I'm really happy I got my Dufault letter done. He's always been really important to me. Possibly first Aggian teacher I clicked with.
Was tired when I woke up, obviously, because I'm terrible at waking up. Currently not feeling it even though I haven't finished my tea because it's too hot. (I'm a weirdo who drinks warm or cold tea.) Now it's a good temperature.
Hoping I don't get tired at work. I mean, even if I do, it's all pretty much so easy (but frustrating) that I could do it as a zombie. And no matter how tired I am I snap to attention once I leave.
Get to have lunch with Karen and Sonja today. Wonder how it'll be after seeing Sonja try out senior youth adviser. She's big on rules and keeping everyone in line. Either she'll loosen up, or she'll be overthrown. Sorry--but one can NOT treat a bunch of UU Senior Youth like a dictator and not be treated like a dictator in return. We have learned this far too many times. Looks as though they might be due for another lesson.
But it should still be enjoyable. Wonder if I'll end up at Hitomi's some time after.
Get crackin' on your college crap, Hitomi! Waves fist in the air. Three hugs for you if you doooo!
So. I got through work. Deb did not shut her Gob. I joked with Kit. Lisa kept Shashi up all night rolling around with back pain. Lisa was her regular whirlwind.
I ran home, Karen and Sonja were already in the driveway. We had a run time working that out. Mum chatted at us forever. At last we left. Skipped post office, went right to Thai food.
It was good! I tried lots of stuff, even Crapacado Rangoon--crab rangoon with avocado. I don't eat seafood. But I tried it! Even if there's little crab. Everything was good. Ranted about work a lot. Things were funny.
We went to the post to drop off a package, they took me back to their house. Sonja went to pick up their third dog from dog camp. I enjoyed the two older dogs with Karen. Two beautiful labs. They adored me and it was nice.
Sonja came back and we had fun talking. Karen made me many cups of tea from Proper Tea Leaves and I was impressed with her Chinese Brewing, given my general laziness when it comes to tea. Karen took out her violin. Then there was drama on the phone. (It was unbelievable to me that a son would not care for his father by making him go to the hospital when he is in medical need, just because the father is stubborn.)
When Sonja went out to buy hamburger I started talking with Karen about working and the future and adult life. Something inspired her to share her whole worst story. I could tell that, at that point, she wasn't really talking for me--whether she knew it or not, I could just somehow tell that telling her story was helping her. I listened intently to her tale of woe but also wondered what it was about me, or I suppose others, that created this occurrence of people sharing to me in great quantities.
We all watched Bones together. It was alright. Nothing spectacular. I discussed that and polygamy with Karen on the way home and wished the poly community received a better light--and that the American definition of it was not just, "A man with many wives for religious views." The number of ways one can have a relationship with proper communication is astounding. I wish that was better known/more accepted. But of course, I wish that of many things.
Came home and had a message from a sophomore discussing sexuality. Brittles started talking to me about her great fear of needles. I wrote a long response to the first and had a hard but beautiful conversation with the latter. All the while I was talking to Shaya, and that was helpful. Smiled to know she and Brittles were talking afterward. Wondered if that would happen since I copied the whole screen name into our IM.
Wondered more.
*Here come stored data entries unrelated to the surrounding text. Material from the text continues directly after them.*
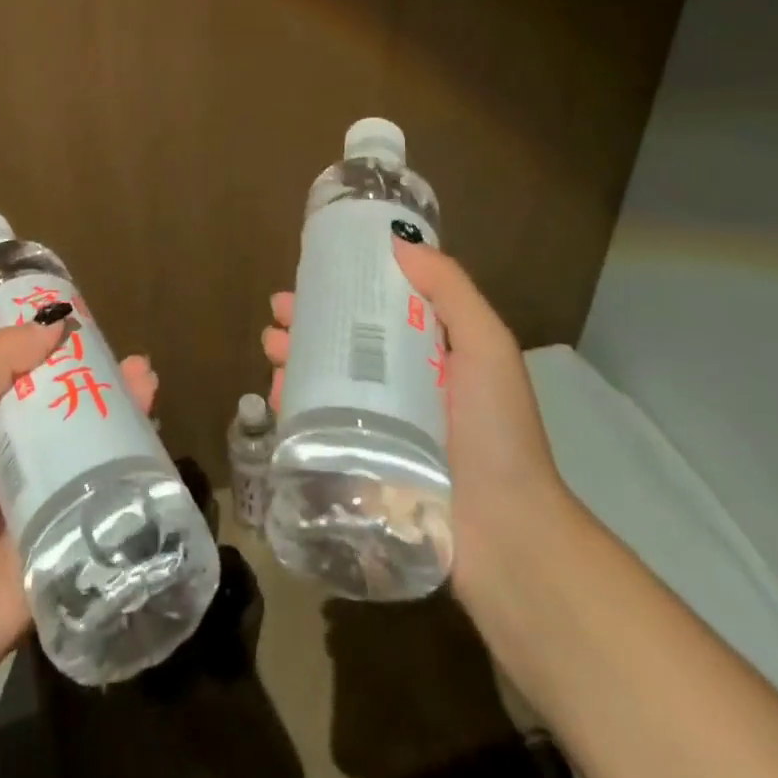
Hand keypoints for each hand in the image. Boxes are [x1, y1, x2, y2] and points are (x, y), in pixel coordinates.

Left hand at [0, 324, 158, 683]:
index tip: (88, 324)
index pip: (24, 371)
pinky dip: (131, 463)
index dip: (54, 346)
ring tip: (148, 386)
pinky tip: (155, 441)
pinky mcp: (71, 531)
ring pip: (91, 441)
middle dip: (101, 378)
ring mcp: (45, 493)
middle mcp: (14, 453)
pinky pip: (106, 489)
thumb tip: (54, 323)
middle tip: (135, 364)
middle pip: (66, 402)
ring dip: (122, 413)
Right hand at [260, 238, 564, 605]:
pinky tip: (276, 395)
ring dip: (294, 360)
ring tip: (272, 349)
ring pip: (325, 381)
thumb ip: (451, 290)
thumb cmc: (498, 431)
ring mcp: (379, 426)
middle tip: (279, 316)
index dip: (344, 289)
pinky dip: (293, 404)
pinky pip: (318, 424)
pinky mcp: (359, 462)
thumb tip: (399, 241)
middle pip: (345, 343)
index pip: (380, 308)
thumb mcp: (487, 346)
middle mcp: (402, 384)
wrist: (506, 537)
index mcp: (432, 353)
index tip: (312, 275)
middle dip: (308, 324)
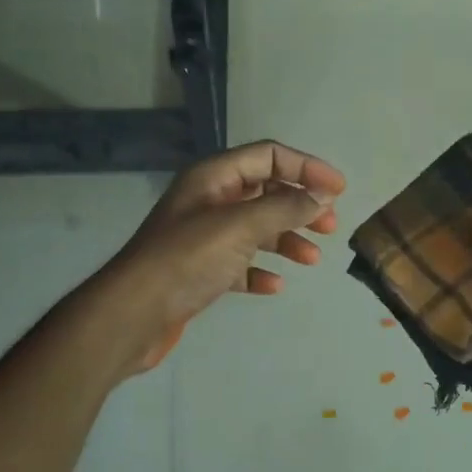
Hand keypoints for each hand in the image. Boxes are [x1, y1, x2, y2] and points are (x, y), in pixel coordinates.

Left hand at [96, 141, 346, 374]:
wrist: (132, 314)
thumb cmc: (186, 260)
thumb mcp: (240, 227)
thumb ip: (284, 208)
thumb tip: (321, 196)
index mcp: (213, 178)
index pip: (268, 156)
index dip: (306, 167)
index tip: (338, 190)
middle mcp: (208, 201)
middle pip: (265, 192)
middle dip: (300, 206)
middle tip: (329, 225)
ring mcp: (203, 237)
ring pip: (256, 229)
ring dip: (286, 240)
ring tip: (312, 259)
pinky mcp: (200, 271)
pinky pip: (240, 263)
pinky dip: (260, 270)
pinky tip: (273, 286)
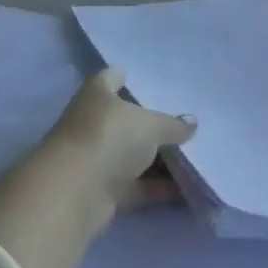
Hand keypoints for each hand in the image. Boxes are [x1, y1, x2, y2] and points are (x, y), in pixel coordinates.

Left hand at [0, 71, 195, 267]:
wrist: (76, 190)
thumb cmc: (109, 137)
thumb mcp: (149, 125)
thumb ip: (172, 124)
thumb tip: (192, 122)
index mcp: (97, 93)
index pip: (112, 77)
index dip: (128, 77)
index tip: (151, 81)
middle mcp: (92, 121)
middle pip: (124, 119)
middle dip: (149, 124)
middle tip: (182, 125)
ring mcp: (95, 156)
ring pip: (131, 154)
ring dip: (155, 160)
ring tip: (192, 158)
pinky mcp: (102, 190)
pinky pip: (134, 185)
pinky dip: (155, 187)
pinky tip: (183, 190)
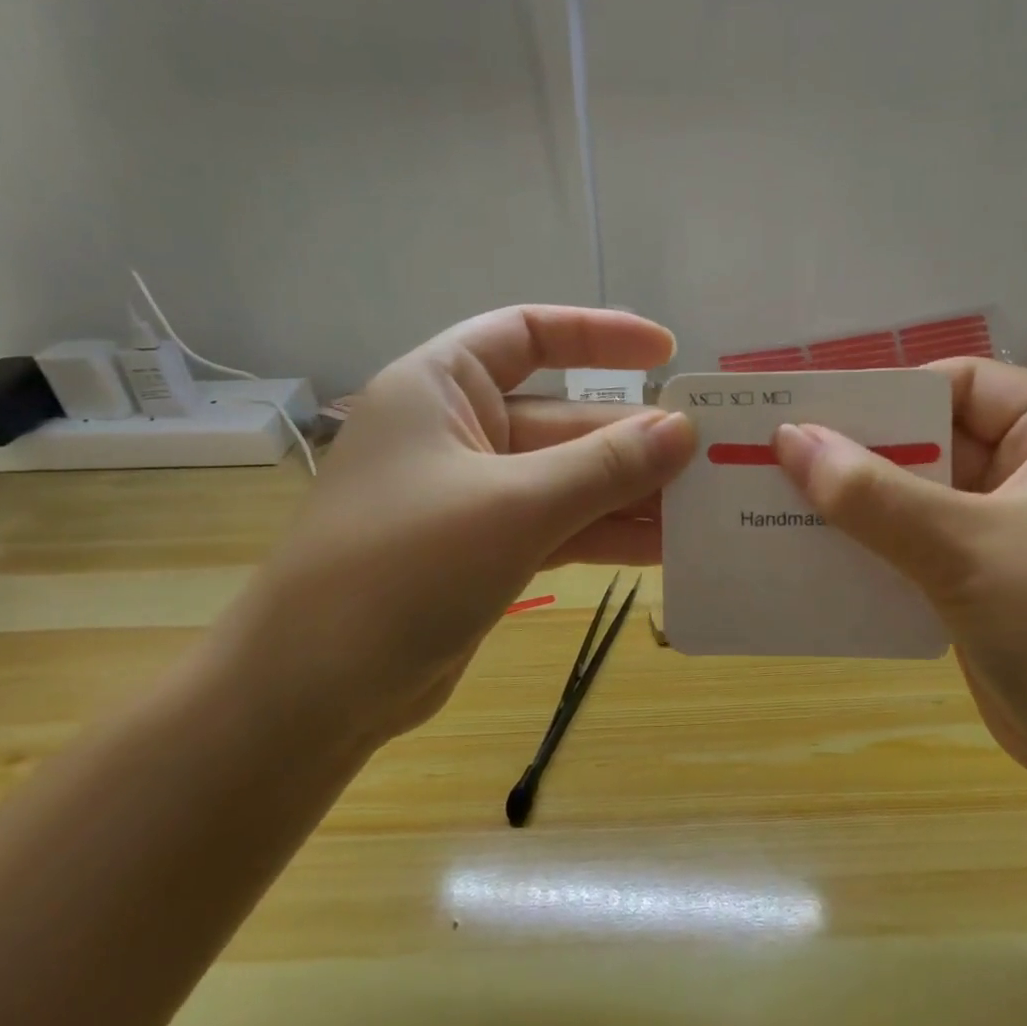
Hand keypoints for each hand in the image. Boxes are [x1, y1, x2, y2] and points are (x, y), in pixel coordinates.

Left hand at [216, 307, 695, 750]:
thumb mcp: (514, 507)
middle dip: (635, 438)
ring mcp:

Posed question to friends, but knew I would think about it on my own as well. Called Kristine from childhood today and had a funny talk with both her and her roommate. They're both wonderful. Would love to create more of a bond with Kristine--we quite liked each other when we were younger and we're similar now. Love reunited friends!
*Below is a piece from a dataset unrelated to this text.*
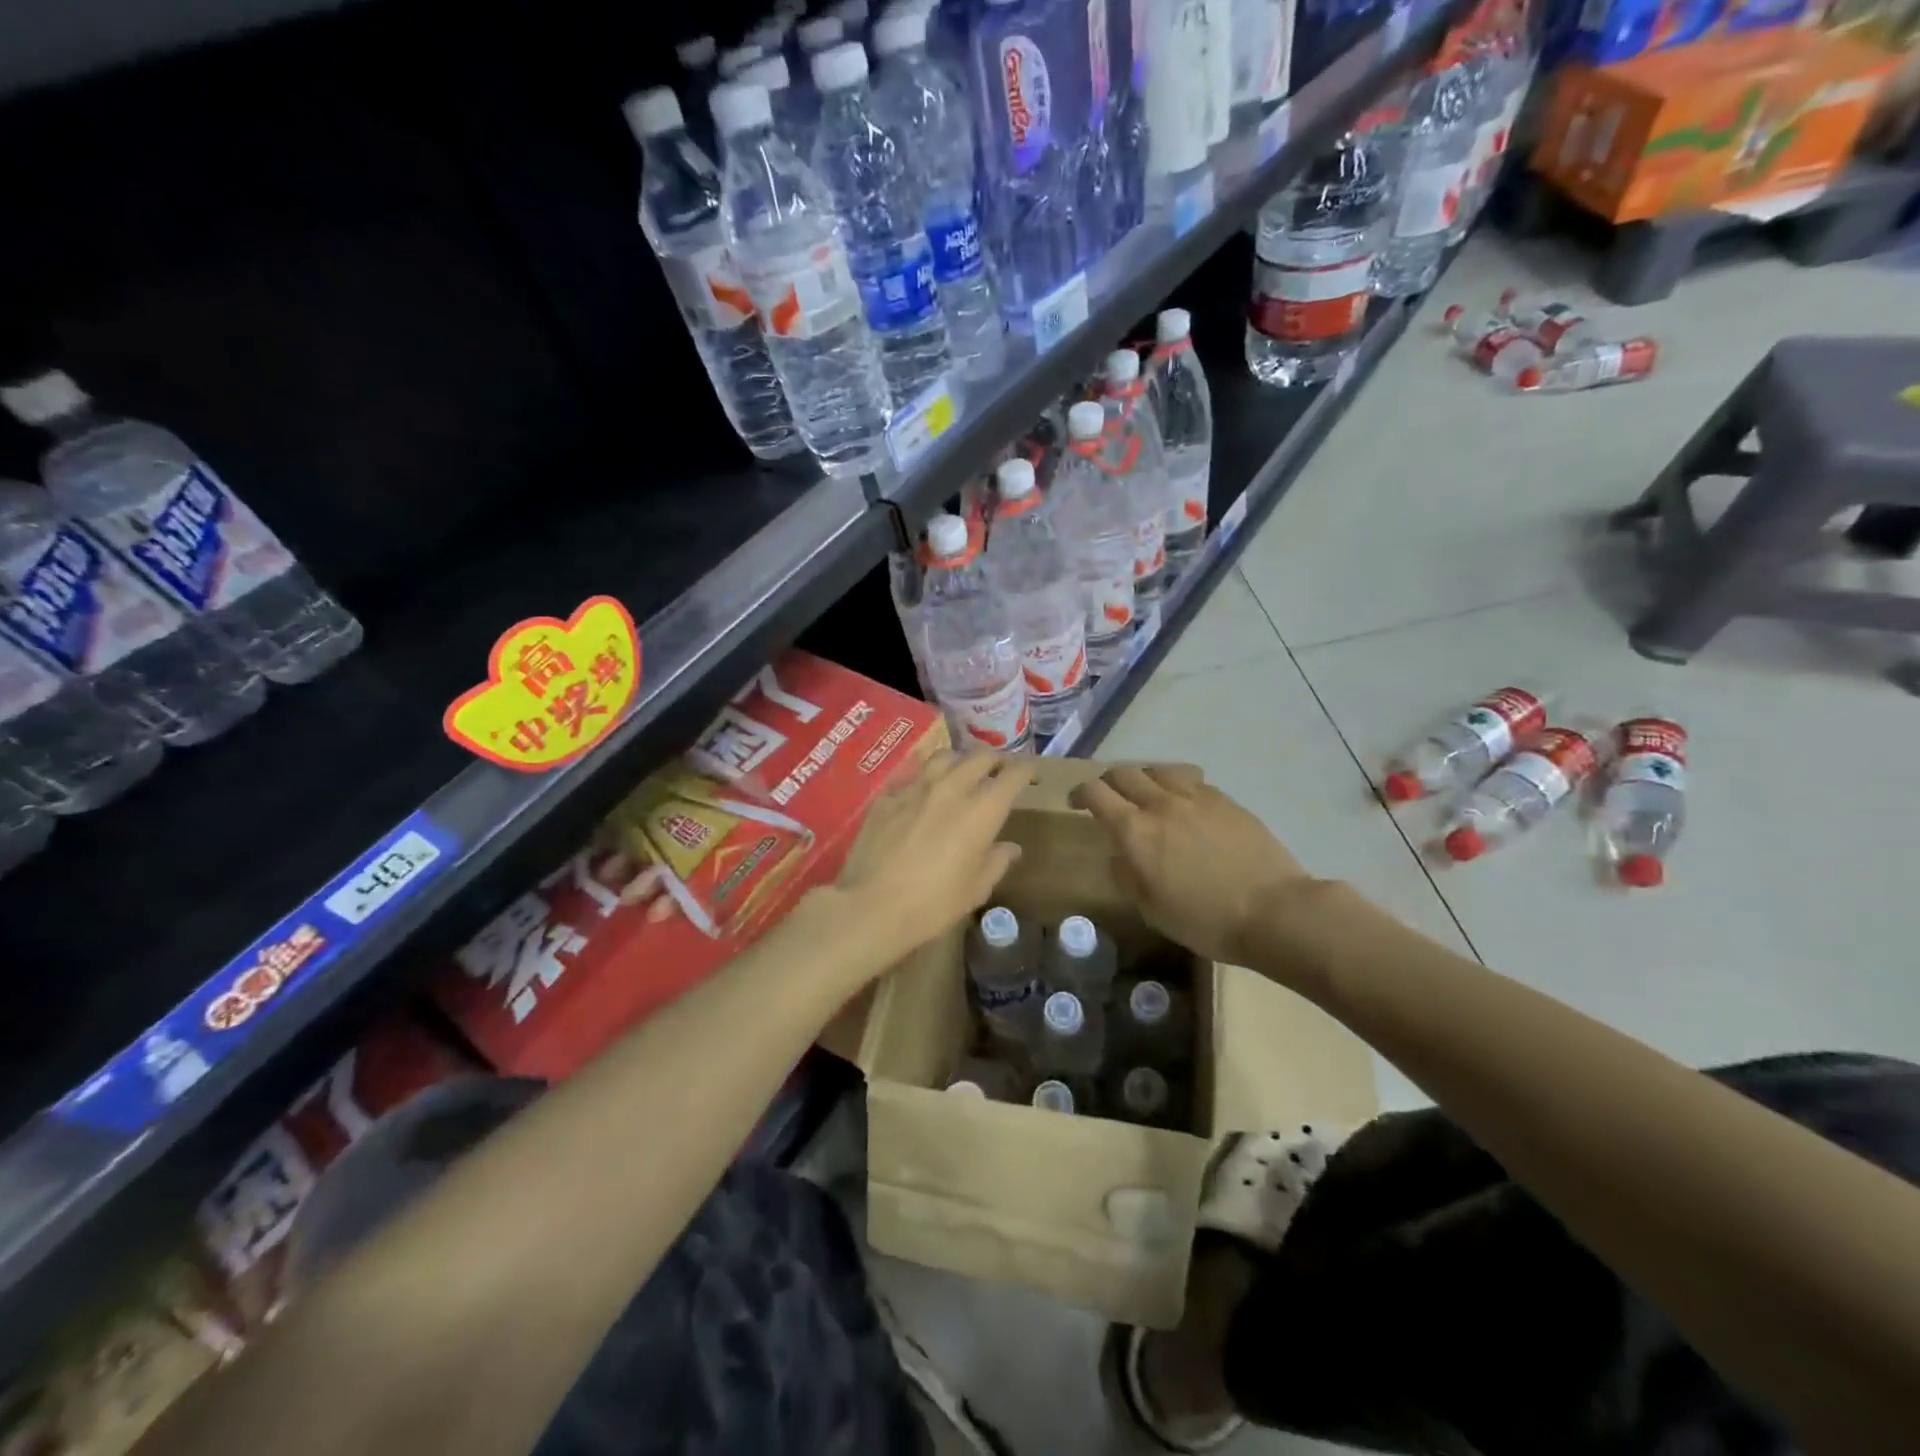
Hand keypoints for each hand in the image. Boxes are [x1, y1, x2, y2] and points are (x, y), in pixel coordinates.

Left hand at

Another International non-drinker Reading student contacted me. We had a nice conversation. She gave me her Facebook information. I added her. I think it's pathetic that I always wonder if I will soon be rejected for The Gay. Or The American. And of course I ended up writing a paragraph about feeling almost ashamed of being American, because I am silly and dumb. So now I'm worried. But hopefully things will be OK, and even if they aren't they are, so I'm good.
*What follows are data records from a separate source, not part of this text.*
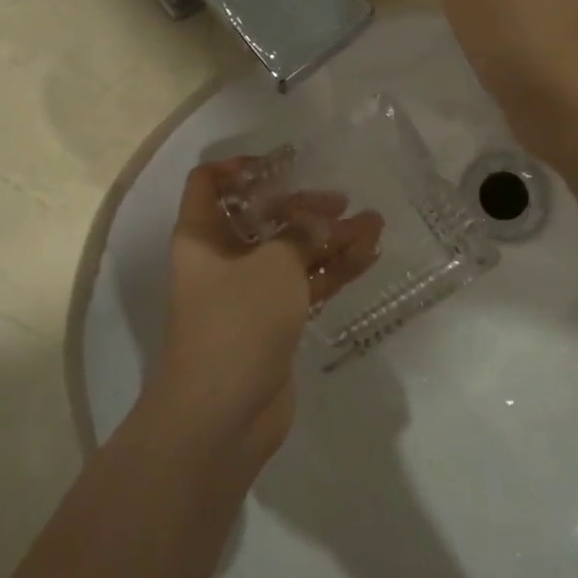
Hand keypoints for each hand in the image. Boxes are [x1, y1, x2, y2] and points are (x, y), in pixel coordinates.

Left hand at [152, 161, 381, 462]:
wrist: (223, 414)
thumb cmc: (238, 320)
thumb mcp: (274, 263)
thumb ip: (301, 232)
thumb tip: (321, 220)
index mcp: (203, 235)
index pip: (209, 183)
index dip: (239, 166)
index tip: (283, 163)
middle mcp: (222, 259)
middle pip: (262, 218)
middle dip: (304, 207)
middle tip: (342, 201)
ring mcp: (248, 293)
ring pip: (291, 254)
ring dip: (330, 239)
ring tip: (375, 224)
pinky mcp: (272, 323)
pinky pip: (304, 286)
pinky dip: (333, 271)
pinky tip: (369, 256)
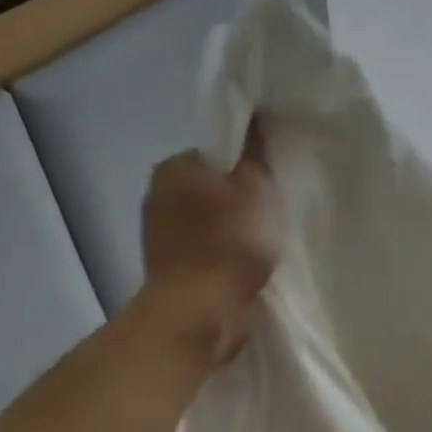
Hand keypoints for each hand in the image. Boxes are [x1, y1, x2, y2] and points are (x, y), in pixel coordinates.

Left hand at [140, 125, 281, 362]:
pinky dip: (225, 258)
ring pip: (210, 223)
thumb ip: (256, 152)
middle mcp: (158, 196)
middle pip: (213, 188)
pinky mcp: (171, 271)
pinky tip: (247, 268)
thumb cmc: (229, 243)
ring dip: (234, 232)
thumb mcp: (255, 188)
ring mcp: (160, 237)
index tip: (271, 184)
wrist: (200, 313)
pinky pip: (206, 253)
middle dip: (240, 200)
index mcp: (174, 167)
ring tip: (264, 245)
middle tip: (273, 215)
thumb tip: (255, 118)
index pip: (217, 152)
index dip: (248, 165)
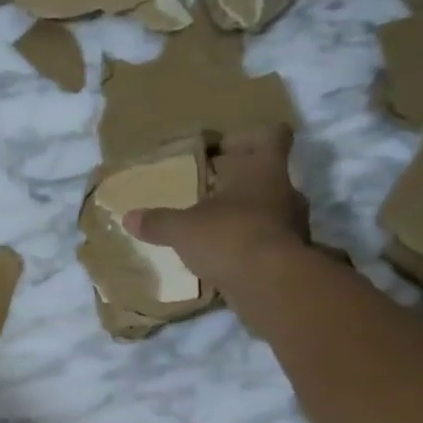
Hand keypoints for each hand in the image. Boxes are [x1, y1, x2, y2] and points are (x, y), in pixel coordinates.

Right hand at [125, 127, 309, 293]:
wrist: (274, 287)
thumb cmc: (230, 237)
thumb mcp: (183, 230)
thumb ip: (158, 222)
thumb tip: (128, 218)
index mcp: (266, 171)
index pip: (272, 136)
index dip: (248, 137)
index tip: (223, 150)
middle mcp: (286, 193)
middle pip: (268, 176)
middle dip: (239, 184)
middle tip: (209, 193)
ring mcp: (294, 227)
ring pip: (270, 211)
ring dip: (245, 217)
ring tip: (214, 231)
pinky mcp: (292, 258)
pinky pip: (269, 243)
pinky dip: (250, 248)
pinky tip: (225, 261)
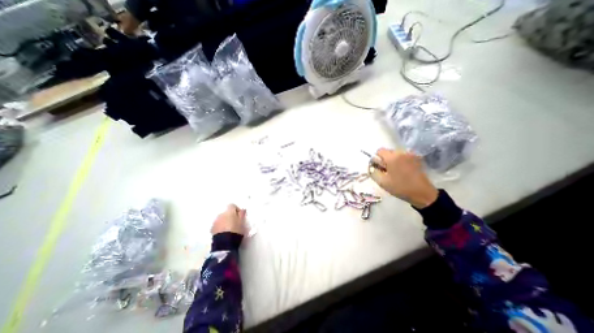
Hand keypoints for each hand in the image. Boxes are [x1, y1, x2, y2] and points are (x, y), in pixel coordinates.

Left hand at [211, 204, 248, 235]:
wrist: (225, 243)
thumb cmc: (236, 230)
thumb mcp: (242, 222)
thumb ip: (242, 214)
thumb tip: (242, 209)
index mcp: (229, 211)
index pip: (232, 205)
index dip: (236, 209)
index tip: (239, 215)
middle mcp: (221, 214)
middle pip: (226, 212)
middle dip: (230, 216)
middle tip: (235, 222)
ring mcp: (215, 221)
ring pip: (221, 218)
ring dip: (225, 221)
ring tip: (229, 228)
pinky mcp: (212, 228)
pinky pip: (217, 224)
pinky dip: (220, 226)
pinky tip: (224, 232)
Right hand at [370, 148, 437, 207]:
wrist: (422, 193)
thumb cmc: (400, 187)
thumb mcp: (382, 182)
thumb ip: (373, 172)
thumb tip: (372, 166)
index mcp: (392, 157)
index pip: (379, 151)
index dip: (377, 159)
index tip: (379, 168)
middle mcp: (402, 152)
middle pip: (388, 152)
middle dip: (385, 160)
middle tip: (387, 172)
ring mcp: (410, 155)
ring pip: (395, 155)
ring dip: (392, 161)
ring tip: (395, 173)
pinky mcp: (416, 159)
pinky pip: (403, 157)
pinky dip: (400, 162)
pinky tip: (403, 172)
Thinking for tomorrow, since Dufault has a doctor's appointment and will be leaving at the bell, I'll try to print a copy of the letter I wrote him and give it to him in person. Shaya mentioned he was interested in seeing me. Smiles fondly.
Now I'm going to head to bed for my pre-sleep activities because it's late and I have another exciting day ahead of me tomorrow with my Aggie walk. Still no outfit planned! Can't believe I'm nervous about an outfit. Silly Kiwi.